Published online by Cambridge University Press: 13 June 2011
This article questions the prevalent argument that civil wars have fundamentally changed since the end of the cold war. According to this argument, “new” civil wars are different from “old” civil wars along at least three related dimensions—they are caused and motivated by private predation rather than collective grievances and ideological concerns; the parties to these conflicts lack popular support and must rely on coercion; and gratuitous, barbaric violence is dispensed against civilian populations. Recent civil wars, therefore, are distinguished as criminal rather than political phenomena.
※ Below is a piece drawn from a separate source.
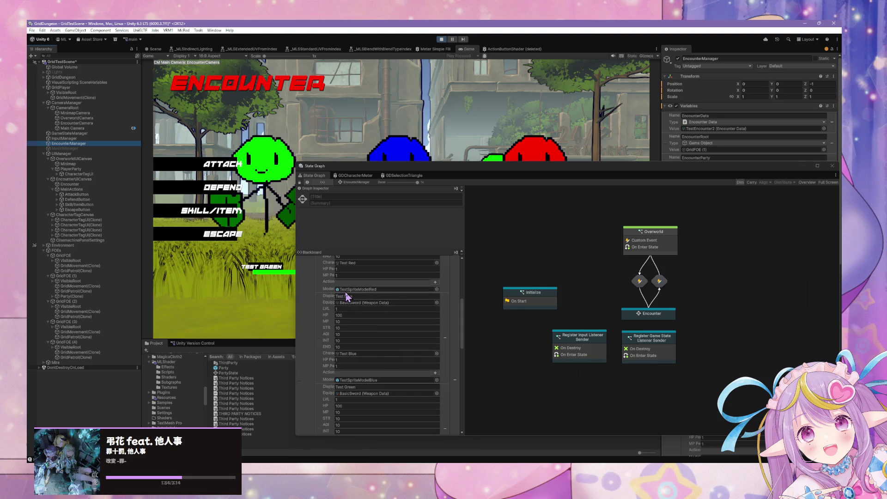
pyautogui.scroll(-12, 365, 363)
This article traces the origins of this distinction and argues that it is based on an uncritical adoption of categories and labels, combined with deficient information on “new” civil wars and neglect of recent historical research on “old” civil wars. Perceived differences between post—cold war conflicts and previous civil wars may be attributable more to the demise of readily available conceptual categories caused by the end of the cold war than to the end of the cold war per se.
1 Recent research shows that the prevalence of civil wars in the 1990s is attributable to a steady accumulation of conflicts since the 1950s, not the end of the cold war. See James D. Fearon and David D. Laitin, “Ethnicity, Insurgency, and Civil War” (Paper presented at the Laboratory in Comparative Ethnic Processes, Duke University, 2000).